LISTED ENTRIES:

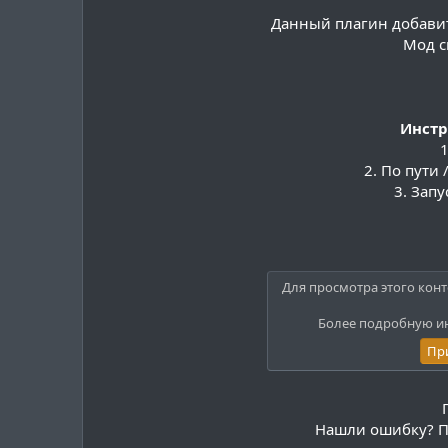
Данный плагин добавит 
Мод с
Инстр
2. По пути 
3. Запу
Для просмотра этого конт
Более подробную и
Пр
Нашли ошибку? 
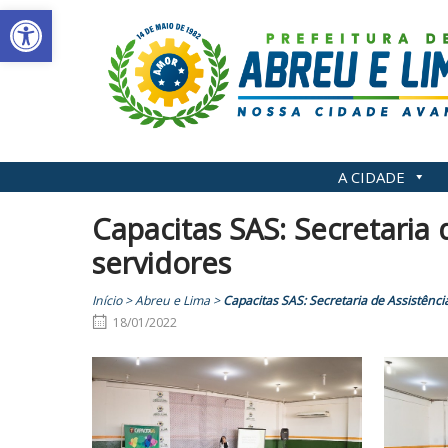
Abrir a barra de ferramentas
Skip
to
content
A CIDADE
Capacitas SAS: Secretaria 
servidores
Início
>
Abreu e Lima
>
Capacitas SAS: Secretaria de Assistência
18/01/2022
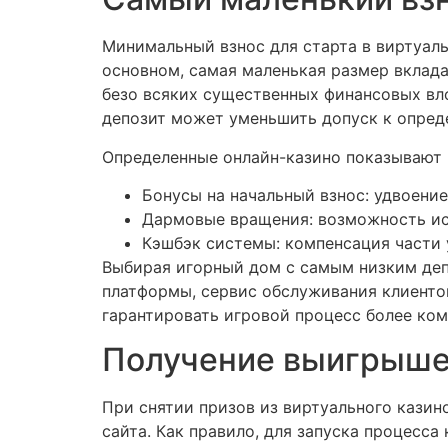
Минимальный взнос для старта в виртуаль
основном, самая маленькая размер вклада
безо всяких существенных финансовых вло
депозит может уменьшить допуск к опред
Определенные онлайн-казино показывают 
Бонусы на начальный взнос: удвоени
Дармовые вращения: возможность исп
Кэшбэк системы: компенсация части 
Выбирая игорный дом с самым низким депо
платформы, сервис обслуживания клиентов
гарантировать игровой процесс более ко
Получение выигрыше
При снятии призов из виртуального казин
сайта. Как правило, для запуска процесс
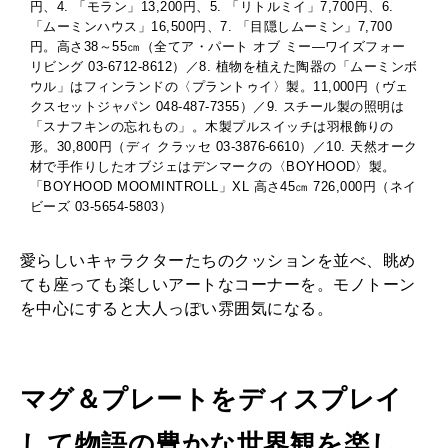
円、4. 「モラン」13,200円、5. 「リトルミイ」7,700円、6.
「ムーミンハウス」16,500円、7. 「目隠しムーミン」7,700
円。高さ38～55㎝（全てア・パート オブ ミー―ワイズフォー
リビング 03-6712-8612）／8. 植物を植えた陶器の「ムーミンボ
ウル」はフィンランドの〈プラントゥイ〉製。11,000円（ヴェ
クスセットジャパン 048-487-7355）／9. スチール製の照明は
「スナフキンの忘れもの」。木製プルスイッチは羽根飾りの
形。30,800円（ディ クラッセ 03-3876-6610）／10. 天然オーク
材で手作りしたオブジェはデンマークの〈BOYHOOD〉製。
「BOYHOOD MOOMINTROLL」XL 高さ45㎝ 726,000円（ネイ
ビーズ 03-5654-5803）
愛らしいキャラクターたちのクッションを並べ、眺め
ても座っても楽しいアートなコーナーを。モノトーン
を中心にすると大人っぽい雰囲気になる。
マグ＆プレートをディスプレイ
して物語の豊かな世界観を楽し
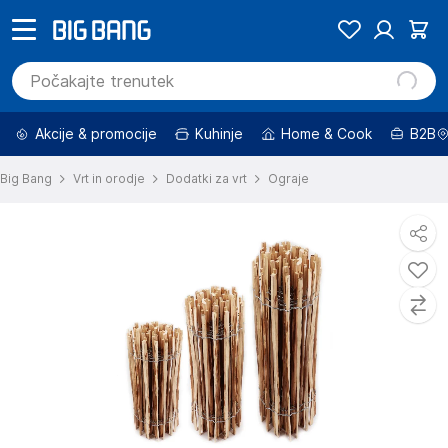
Akcije & promocije
Kuhinje
Home & Cook
B2B
Big Bang
Vrt in orodje
Dodatki za vrt
Ograje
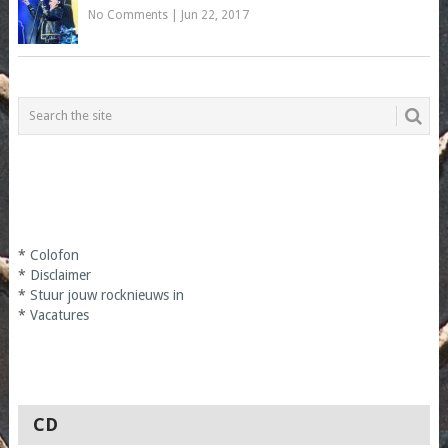
No Comments
|
Jun 22, 2017
*
Colofon
*
Disclaimer
*
Stuur jouw rocknieuws in
*
Vacatures
CD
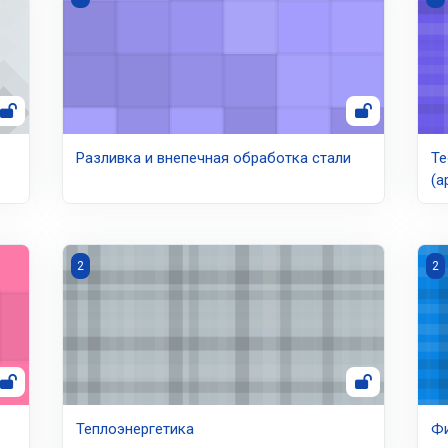
Разливка и внепечная обработка стали
Те
(а
н
Теплоэнергетика
Фи
2
2
Теплоэнергетика
Фи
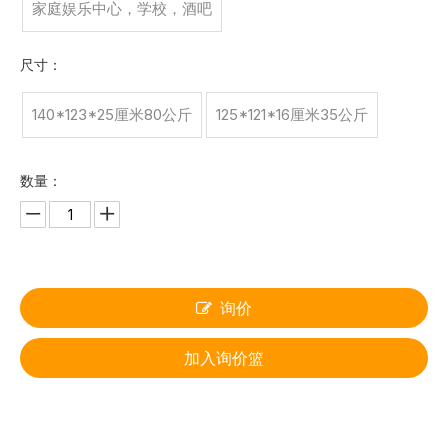
家庭娱乐中心，学校，酒吧
尺寸：
140*123*25厘米80公斤
125*121*16厘米35公斤
数量：
询价
加入询价篮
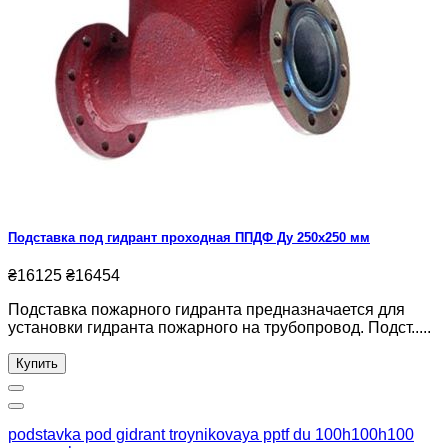
Подставка под гидрант проходная ППДФ Ду 250х250 мм
₴16125
₴16454
Подставка пожарного гидранта предназначается для
установки гидранта пожарного на трубопровод. Подст.....
Купить
podstavka pod gidrant troynikovaya pptf du 100h100h100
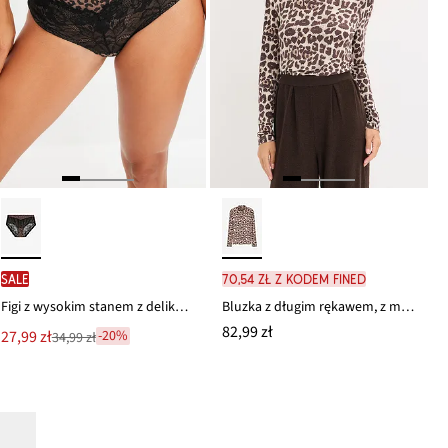
SALE
70,54 zł z kodem FINED
Figi z wysokim stanem z delikatną koronką
Bluzka z długim rękawem, z miękkiej mieszanki wiskozy
82,99 zł
Nowa
27,99 zł
-20%
34,99 zł
Przeceniono
cena
z
to
ceny
34,99 zł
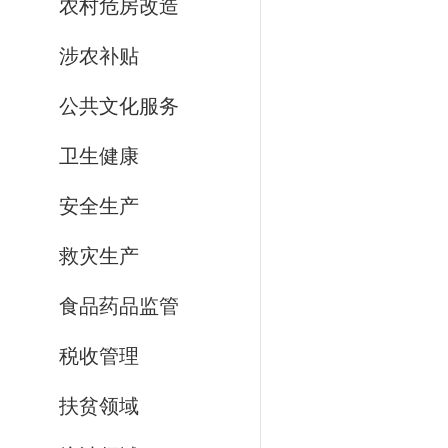
农村危房改造
涉农补贴
公共文化服务
卫生健康
安全生产
救灾生产
食品药品监管
税收管理
扶贫领域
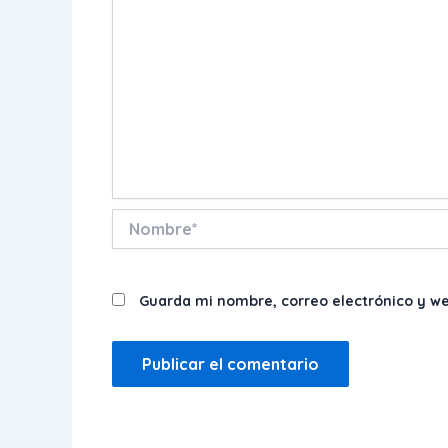
Nombre*
Guarda mi nombre, correo electrónico y w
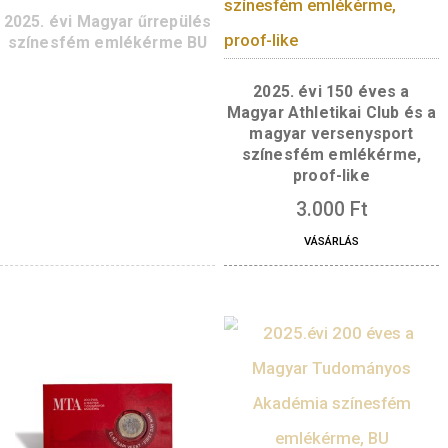
színesfém emlékérme, BU
színesfém emléké
– A magyar felfedezők és
proof – A magya
találmányaik sorozat 14.
felfedezők és találm
eleme
sorozat 14. elem
3.000
Ft
3.000
Ft
VÁSÁRLÁS
VÁSÁRLÁS
2025. évi Magyar űrrepülés
színesfém emlékérme BU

TASK GOAL: A line counts if it holds the word "színesfém". Work out how many lines in the listing count, and give only that number.

COMPLETED EXERCISE: 3